# TASK ITEM
From the data below, repeat exactly the lines from the line with "- potted plant [110,97,149,170]" to the line with "wall art [472,150,509,188]", both included.

# THE DATA
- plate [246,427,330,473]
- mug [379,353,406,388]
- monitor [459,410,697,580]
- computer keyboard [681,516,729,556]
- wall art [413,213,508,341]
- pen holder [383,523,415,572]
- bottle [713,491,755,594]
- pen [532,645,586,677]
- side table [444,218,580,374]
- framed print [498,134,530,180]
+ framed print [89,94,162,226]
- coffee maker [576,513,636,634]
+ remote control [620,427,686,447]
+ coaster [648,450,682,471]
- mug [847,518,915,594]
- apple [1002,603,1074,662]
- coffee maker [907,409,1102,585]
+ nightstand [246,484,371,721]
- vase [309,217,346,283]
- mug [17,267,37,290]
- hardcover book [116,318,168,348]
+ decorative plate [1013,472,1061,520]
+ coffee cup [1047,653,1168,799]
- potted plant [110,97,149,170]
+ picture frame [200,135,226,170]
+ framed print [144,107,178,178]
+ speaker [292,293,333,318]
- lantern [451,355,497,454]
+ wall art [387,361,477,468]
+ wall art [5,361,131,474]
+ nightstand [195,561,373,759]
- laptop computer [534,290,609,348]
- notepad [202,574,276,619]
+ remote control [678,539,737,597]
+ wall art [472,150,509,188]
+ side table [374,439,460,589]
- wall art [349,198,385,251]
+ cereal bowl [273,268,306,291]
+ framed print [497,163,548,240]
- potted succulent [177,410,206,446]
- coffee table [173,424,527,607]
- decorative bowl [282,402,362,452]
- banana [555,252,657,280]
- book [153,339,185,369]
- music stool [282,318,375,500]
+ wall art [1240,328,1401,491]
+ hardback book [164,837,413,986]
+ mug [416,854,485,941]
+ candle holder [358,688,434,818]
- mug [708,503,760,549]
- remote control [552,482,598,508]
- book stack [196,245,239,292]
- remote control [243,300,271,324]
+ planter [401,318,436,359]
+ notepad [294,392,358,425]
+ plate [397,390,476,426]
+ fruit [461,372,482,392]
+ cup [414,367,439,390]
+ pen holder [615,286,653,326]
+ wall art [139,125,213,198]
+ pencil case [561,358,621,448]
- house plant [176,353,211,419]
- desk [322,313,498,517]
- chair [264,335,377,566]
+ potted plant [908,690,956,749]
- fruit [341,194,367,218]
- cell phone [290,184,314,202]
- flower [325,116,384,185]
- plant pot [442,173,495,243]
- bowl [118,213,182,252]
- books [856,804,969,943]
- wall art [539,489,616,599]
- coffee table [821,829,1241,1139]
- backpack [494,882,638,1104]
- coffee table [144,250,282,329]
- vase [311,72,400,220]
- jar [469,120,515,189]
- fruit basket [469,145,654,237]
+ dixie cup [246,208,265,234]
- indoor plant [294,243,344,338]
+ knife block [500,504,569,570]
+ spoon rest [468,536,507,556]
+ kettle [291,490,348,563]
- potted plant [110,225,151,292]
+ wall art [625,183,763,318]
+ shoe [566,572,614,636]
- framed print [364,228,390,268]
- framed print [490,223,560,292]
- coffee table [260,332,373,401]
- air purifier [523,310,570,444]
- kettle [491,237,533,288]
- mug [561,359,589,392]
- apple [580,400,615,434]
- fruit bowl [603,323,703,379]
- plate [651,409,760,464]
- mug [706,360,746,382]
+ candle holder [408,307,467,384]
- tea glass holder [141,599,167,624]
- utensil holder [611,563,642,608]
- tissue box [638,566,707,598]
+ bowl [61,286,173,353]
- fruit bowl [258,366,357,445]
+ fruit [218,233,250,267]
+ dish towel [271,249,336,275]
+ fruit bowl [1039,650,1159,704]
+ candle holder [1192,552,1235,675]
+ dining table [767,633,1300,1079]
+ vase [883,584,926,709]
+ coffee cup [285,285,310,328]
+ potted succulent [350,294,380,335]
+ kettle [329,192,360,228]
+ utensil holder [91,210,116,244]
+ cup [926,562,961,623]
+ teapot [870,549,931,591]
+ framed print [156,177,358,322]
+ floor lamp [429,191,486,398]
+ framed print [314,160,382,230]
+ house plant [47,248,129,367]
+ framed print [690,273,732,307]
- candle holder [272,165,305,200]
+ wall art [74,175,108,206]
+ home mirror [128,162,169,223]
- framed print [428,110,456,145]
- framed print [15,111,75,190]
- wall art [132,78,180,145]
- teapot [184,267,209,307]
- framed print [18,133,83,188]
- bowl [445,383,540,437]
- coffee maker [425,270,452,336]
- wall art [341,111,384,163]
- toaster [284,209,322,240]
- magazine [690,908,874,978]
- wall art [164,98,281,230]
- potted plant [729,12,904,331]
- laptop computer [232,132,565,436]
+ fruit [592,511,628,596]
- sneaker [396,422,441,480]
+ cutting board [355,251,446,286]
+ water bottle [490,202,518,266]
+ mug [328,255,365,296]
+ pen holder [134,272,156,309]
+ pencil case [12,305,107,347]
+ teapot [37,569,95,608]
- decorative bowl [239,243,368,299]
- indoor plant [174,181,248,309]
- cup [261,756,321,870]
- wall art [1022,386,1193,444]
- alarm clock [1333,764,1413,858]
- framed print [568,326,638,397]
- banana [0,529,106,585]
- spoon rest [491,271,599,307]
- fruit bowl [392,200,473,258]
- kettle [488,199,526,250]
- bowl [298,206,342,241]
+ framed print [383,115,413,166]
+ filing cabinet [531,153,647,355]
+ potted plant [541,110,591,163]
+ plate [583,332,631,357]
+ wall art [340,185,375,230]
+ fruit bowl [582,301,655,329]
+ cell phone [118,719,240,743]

# ANSWER BELOW
- potted plant [110,97,149,170]
+ picture frame [200,135,226,170]
+ framed print [144,107,178,178]
+ speaker [292,293,333,318]
- lantern [451,355,497,454]
+ wall art [387,361,477,468]
+ wall art [5,361,131,474]
+ nightstand [195,561,373,759]
- laptop computer [534,290,609,348]
- notepad [202,574,276,619]
+ remote control [678,539,737,597]
+ wall art [472,150,509,188]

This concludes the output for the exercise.